Data excerpts

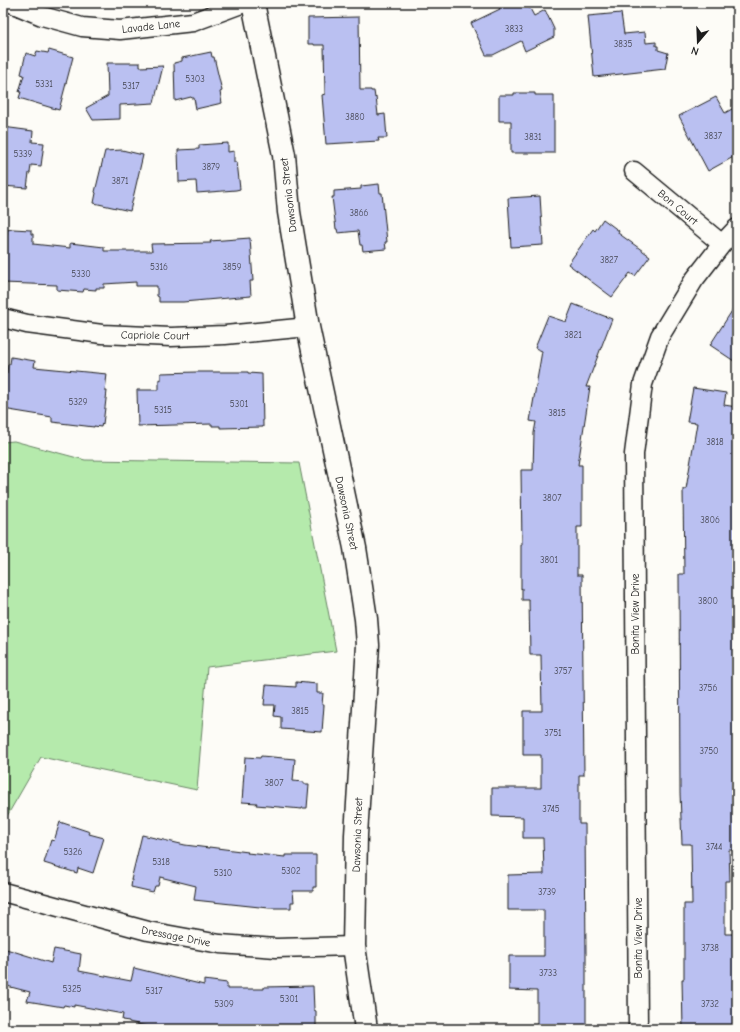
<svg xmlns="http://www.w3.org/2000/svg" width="740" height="1032" font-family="'Comic Neue',sans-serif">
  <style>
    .green { fill: #b5eaac; stroke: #688364 }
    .building { fill: #bac0f1; stroke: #1c1c1c }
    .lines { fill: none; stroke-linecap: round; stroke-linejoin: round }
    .minor-casing { stroke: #1c1c1c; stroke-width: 21 }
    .tertiary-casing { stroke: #1c1c1c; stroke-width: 25 }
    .minor { stroke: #fdfcf7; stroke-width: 18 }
    .tertiary { stroke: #fdfcf7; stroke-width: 22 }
    .labels { text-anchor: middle; stroke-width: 4; stroke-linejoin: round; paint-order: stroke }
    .number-label { font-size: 9px; fill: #444551 }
    .street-label { font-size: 11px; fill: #1c1c1c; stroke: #fdfcf7 }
  </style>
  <rect width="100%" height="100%" fill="#fdfcf7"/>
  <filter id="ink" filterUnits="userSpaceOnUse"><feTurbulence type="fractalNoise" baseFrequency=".025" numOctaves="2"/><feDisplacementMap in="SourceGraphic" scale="8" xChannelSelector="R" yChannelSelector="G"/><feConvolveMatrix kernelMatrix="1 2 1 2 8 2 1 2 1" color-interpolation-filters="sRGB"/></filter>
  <g filter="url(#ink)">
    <!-- green -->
    <path class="green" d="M 14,441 L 85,460 L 299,463 L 336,651 L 207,667 L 197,790 L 41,757 L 3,823 L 3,442 Z"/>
    <!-- building -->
    <path class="building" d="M 496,3 L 527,3 L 534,16 L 545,10 L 554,29 L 554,37 L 525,51 L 521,41 L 493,55 L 486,55 L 471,23 L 500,9 Z
      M 621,13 L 624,34 L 645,32 L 646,43 L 656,42 L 656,46 L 658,46 L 658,50 L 668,53 L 665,69 L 594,77 L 588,16 Z
      M 359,17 L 360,90 L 371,90 L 371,91 L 374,91 L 375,98 L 376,97 L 378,115 L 385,114 L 387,138 L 378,138 L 379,141 L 326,144 L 322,95 L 325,94 L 324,45 L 314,45 L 314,44 L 308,44 L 308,18 Z
      M 49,50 L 73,57 L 59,110 L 19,98 L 21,92 L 19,92 L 24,75 L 21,74 L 26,53 L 35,56 L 37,51 L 48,53 Z
      M 211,52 L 212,57 L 214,57 L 222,91 L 220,92 L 222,103 L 196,109 L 194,98 L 192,98 L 191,97 L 175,101 L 174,63 L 182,61 L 182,58 Z
      M 107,63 L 140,63 L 140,67 L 163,66 L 154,103 L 120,105 L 120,119 L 93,120 L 86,108 L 108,96 Z
      M 514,93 L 535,93 L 535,95 L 554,95 L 554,153 L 511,153 L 511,121 L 499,121 L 499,95 L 514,95 Z
      M 716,97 L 725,113 L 737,106 L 737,155 L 708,171 L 679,116 Z
      M 3,127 L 33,131 L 32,142 L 44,143 L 41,166 L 31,165 L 30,173 L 29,173 L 27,188 L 3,186 Z
      M 228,143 L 228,152 L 234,151 L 234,162 L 237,162 L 240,189 L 236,190 L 197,193 L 196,181 L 179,182 L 178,150 L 199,149 L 199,145 Z
      M 122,150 L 143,155 L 130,211 L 94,203 L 96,193 L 95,192 L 105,151 Z
      M 379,184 L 380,193 L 382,193 L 387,242 L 385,242 L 386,249 L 363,251 L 362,245 L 360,245 L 358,231 L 338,233 L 337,229 L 336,229 L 332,197 L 334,197 L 334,191 L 361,189 L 361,186 Z
      M 540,196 L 543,245 L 511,247 L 508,198 Z
      M 603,219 L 619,231 L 618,233 L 650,256 L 635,276 L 630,273 L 612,297 L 568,264 L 593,229 L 595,231 Z
      M 13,229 L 31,230 L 31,234 L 33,234 L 33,244 L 70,248 L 70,243 L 104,247 L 104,251 L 152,251 L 151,244 L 211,243 L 210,241 L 250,238 L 253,281 L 250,281 L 251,296 L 183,302 L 159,302 L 159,297 L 157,296 L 157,286 L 136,286 L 136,282 L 104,284 L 104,288 L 96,288 L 96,290 L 84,289 L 83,292 L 57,290 L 57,285 L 3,283 L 3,235 L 7,235 L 7,230 Z
      M 737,303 L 737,363 L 710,345 Z
      M 573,304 L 612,319 L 586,387 L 590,387 L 578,465 L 582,465 L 582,527 L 577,527 L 577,575 L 582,575 L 584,775 L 579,775 L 579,824 L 585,824 L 586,956 L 586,1029 L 537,1029 L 537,991 L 509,990 L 509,956 L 544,956 L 544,910 L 508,910 L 508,875 L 544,874 L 543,838 L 523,838 L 523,817 L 492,816 L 492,788 L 541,788 L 541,755 L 523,755 L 523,711 L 542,711 L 541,655 L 530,655 L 529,600 L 522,600 L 522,588 L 521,589 L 521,545 L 522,545 L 521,470 L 533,470 L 534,433 L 536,422 L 530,421 L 542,351 L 535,348 L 548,316 L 566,322 Z
      M 11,357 L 35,361 L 34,367 L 107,374 L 105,391 L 107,391 L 103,424 L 102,423 L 101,427 L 94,426 L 94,427 L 52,422 L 52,417 L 3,409 L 3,373 L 7,373 L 8,364 L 10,364 Z
      M 197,372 L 248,372 L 248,373 L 262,374 L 263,427 L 220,428 L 220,426 L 212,426 L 212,424 L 138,426 L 137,390 L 159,390 L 159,379 L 161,380 L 161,373 Z
      M 693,388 L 726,393 L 724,405 L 737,407 L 737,850 L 729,850 L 730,881 L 725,881 L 725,934 L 737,934 L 737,1029 L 683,1029 L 682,979 L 684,979 L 684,904 L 692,904 L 691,844 L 682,844 L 680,793 L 679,574 L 684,574 L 683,489 L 686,489 L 697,423 L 687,422 Z
      M 296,682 L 317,684 L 317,693 L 323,693 L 322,705 L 324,705 L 322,732 L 281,729 L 281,717 L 274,716 L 275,705 L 264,705 L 266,685 L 296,687 Z
      M 261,756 L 295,759 L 293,781 L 304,782 L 304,784 L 309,784 L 307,808 L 302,808 L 302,809 L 256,805 L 257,803 L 242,802 L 245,757 L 260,758 Z
      M 60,822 L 90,832 L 89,834 L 104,838 L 93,873 L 78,868 L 77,873 L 44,863 L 51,840 L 54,841 Z
      M 142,835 L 185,845 L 209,848 L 209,847 L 248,852 L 247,853 L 285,857 L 285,855 L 316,855 L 316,887 L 313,887 L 313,891 L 293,891 L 294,902 L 291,902 L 291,908 L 269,908 L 194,900 L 196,886 L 160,877 L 158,886 L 155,886 L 153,892 L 131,887 L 132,880 L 131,880 Z
      M 3,948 L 51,963 L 54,949 L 81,954 L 79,971 L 131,981 L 134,968 L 204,985 L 204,980 L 227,983 L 227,989 L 264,989 L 264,987 L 313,986 L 314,1010 L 316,1011 L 316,1026 L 315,1026 L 315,1029 L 159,1029 L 129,1022 L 129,1021 L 122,1020 L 123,1014 L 74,1005 L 74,1007 L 64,1005 L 63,1007 L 27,1001 L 30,992 L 3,985 Z"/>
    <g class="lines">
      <defs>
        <path id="minor" d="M 11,3 L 42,16 L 82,27 L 120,30 L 193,22 L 244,3
          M 634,171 L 722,244
          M 3,318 L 27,324 L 102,334 L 171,337 L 225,335 L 308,327
          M 3,892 L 148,931 L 220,944 L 276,948 L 354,946
          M 638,1029 L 634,454 L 643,384 L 660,336 L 694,280 L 722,244 L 737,228"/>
        <path id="tertiary" d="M 253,3 L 284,155 L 289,212 L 308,327 L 355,548 L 366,619 L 368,645 L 356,835 L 354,946 L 366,1029"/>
      </defs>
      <!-- minor casing -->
      <use href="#minor" class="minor-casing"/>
      <!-- tertiary casing -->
      <use href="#tertiary" class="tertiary-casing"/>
      <!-- minor -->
      <use href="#minor" class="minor"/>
      <!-- tertiary -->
      <use href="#tertiary" class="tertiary"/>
    </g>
  </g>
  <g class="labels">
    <!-- number labels -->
    <g class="number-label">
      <text x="514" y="32">3833</text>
      <text x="623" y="47">3835</text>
      <text x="195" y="82">5303</text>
      <text x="44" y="87">5331</text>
      <text x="131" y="89">5317</text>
      <text x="355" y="120">3880</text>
      <text x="713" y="139">3837</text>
      <text x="533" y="140">3831</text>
      <text x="23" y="157">5339</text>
      <text x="211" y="170">3879</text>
      <text x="120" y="184">3871</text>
      <text x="359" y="216">3866</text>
      <text x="609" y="263">3827</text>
      <text x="159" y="270">5316</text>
      <text x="232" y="270">3859</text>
      <text x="81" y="277">5330</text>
      <text x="573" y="338">3821</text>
      <text x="78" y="405">5329</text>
      <text x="239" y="407">5301</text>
      <text x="163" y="413">5315</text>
      <text x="557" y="416">3815</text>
      <text x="715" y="445">3818</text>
      <text x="552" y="501">3807</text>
      <text x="710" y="523">3806</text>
      <text x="549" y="563">3801</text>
      <text x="708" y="604">3800</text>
      <text x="563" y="674">3757</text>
      <text x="708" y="691">3756</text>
      <text x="300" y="714">3815</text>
      <text x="553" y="736">3751</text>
      <text x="709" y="754">3750</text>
      <text x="274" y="786">3807</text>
      <text x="551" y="812">3745</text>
      <text x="714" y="850">3744</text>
      <text x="73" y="855">5326</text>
      <text x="161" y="865">5318</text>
      <text x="291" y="874">5302</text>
      <text x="223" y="876">5310</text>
      <text x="547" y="895">3739</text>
      <text x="710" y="951">3738</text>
      <text x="548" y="976">3733</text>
      <text x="72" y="992">5325</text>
      <text x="154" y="994">5317</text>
      <text x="289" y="1002">5301</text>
      <text x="224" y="1007">5309</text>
      <text x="710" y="1007">3732</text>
    </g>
    <!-- street labels -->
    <g class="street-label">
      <text transform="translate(151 26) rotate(-6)" y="4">Lavade Lane</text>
      <text transform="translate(288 195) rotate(-97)" y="4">Dawsonia Street</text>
      <text transform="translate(678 207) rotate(40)" y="4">Bon Court</text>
      <text transform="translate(155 335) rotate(1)" y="4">Capriole Court</text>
      <text transform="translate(347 513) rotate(78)" y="4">Dawsonia Street</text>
      <text transform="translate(635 614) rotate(-90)" y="4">Bonita View Drive</text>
      <text transform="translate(357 835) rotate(-88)" y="4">Dawsonia Street</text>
      <text transform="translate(176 936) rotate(11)" y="4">Dressage Drive</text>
      <text transform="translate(638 938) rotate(-90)" y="4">Bonita View Drive</text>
    </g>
  </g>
  <!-- margin -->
  <rect width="740" height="1032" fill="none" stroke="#fdfcf7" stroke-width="16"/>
  <rect x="8" y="8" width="724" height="1016" fill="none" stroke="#1c1c1c" stroke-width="1.5" filter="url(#ink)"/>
  <!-- north arrow -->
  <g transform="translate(698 42) rotate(199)" stroke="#fdfcf7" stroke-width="3" paint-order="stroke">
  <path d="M0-3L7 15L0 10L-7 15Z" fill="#1c1c1c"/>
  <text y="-6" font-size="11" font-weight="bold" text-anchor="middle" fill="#1c1c1c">N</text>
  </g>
</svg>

▸ ABOUT THIS TASK: Each line above that includes the word "lines" is to be copied.

▸ TASK SOLUTION:
    .lines { fill: none; stroke-linecap: round; stroke-linejoin: round }
    <g class="lines">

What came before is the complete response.